## Document section
Segment Open
Colombia Constitutional Court T-291/09
Tutela on labor rights. Amicus strategically presented to claim for protection of rights to livelihood, to work, to a life with dignity, and to development among others. Informal Waste Pickers in Cali. Eviction. Sedentary waste pickers prohibited by Decree 838/05 from working in new sanitary landfills and urban waste pickers prohibited by Law 1259/08 from recuperating recyclables from trash bags on curbs and transporting them in non-motorized vehicles.
Recycling activities in Colombia have traditionally been carried out by extremely poor and marginalized sectors of society, who collect materials from landfills or inorganic waste from the streets to transport and sell them as recyclable material to intermediary informal warehouses of the national and multinational industry from refuse deposited on the street and sell it to warehouses for modest sums. However, during the past decade, recycling became a more lucrative endeavor, and in the absence of the municipal sanitation and recycling infrastructure established by Decree1713/02, waste management companies like the one owned by members of a prominent political family in Colombia began to monopolize the recycling market. In 2008, Colombia passed Law 1259/08, which penalized activities associated with informal recyclers’ work activities, including opening refuse and transporting it in non-mechanical vehicles, citing environmental concerns. Subsequent to this law, the city of Cali privatized its waste management system, and during the bidding public process, prior orders from the Constitutional Court that public agencies take affirmative actions to guarantee the participation of informal recyclers in the privatization process were ignored. During this privatization process, the Navarro Landfill in Cali was closed. Due to Decree 838/05, the 600 families that worked in that landfill were not permitted to work in the new landfill that replaced the Navarro Landfill. They were promised a social reintegration plan that was never fulfilled.
Segment Closed
## Provided material
Segment Open
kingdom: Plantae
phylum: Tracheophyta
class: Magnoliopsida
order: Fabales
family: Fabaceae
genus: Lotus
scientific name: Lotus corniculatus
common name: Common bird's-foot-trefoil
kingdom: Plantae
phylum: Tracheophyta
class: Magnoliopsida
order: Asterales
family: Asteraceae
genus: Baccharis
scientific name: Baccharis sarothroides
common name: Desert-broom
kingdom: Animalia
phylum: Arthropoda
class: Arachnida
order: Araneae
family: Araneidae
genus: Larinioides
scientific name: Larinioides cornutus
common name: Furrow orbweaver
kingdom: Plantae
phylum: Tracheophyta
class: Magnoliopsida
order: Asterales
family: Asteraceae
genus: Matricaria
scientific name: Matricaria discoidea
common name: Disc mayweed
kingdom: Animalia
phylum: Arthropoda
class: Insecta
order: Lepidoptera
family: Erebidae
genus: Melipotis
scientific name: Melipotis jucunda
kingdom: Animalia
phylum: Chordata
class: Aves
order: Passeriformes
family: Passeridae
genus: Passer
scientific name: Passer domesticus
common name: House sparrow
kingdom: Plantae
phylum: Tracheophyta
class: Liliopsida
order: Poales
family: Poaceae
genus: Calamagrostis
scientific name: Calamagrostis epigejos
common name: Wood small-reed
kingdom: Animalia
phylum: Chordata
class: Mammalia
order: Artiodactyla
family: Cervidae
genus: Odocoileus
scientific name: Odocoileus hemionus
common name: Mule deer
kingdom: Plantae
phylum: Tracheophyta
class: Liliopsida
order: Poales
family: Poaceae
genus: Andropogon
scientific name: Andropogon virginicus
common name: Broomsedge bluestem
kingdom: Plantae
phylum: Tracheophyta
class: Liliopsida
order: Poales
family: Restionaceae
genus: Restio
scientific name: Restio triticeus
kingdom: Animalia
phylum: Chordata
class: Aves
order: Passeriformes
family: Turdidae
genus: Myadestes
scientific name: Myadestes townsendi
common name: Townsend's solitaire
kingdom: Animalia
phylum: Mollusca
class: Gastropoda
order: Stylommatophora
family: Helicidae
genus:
Segment Closed
## Exercise
According to the court case summary above, how many families that worked in the Navarro Landfill were barred from working in the new landfill?

## Expected answer
600 families.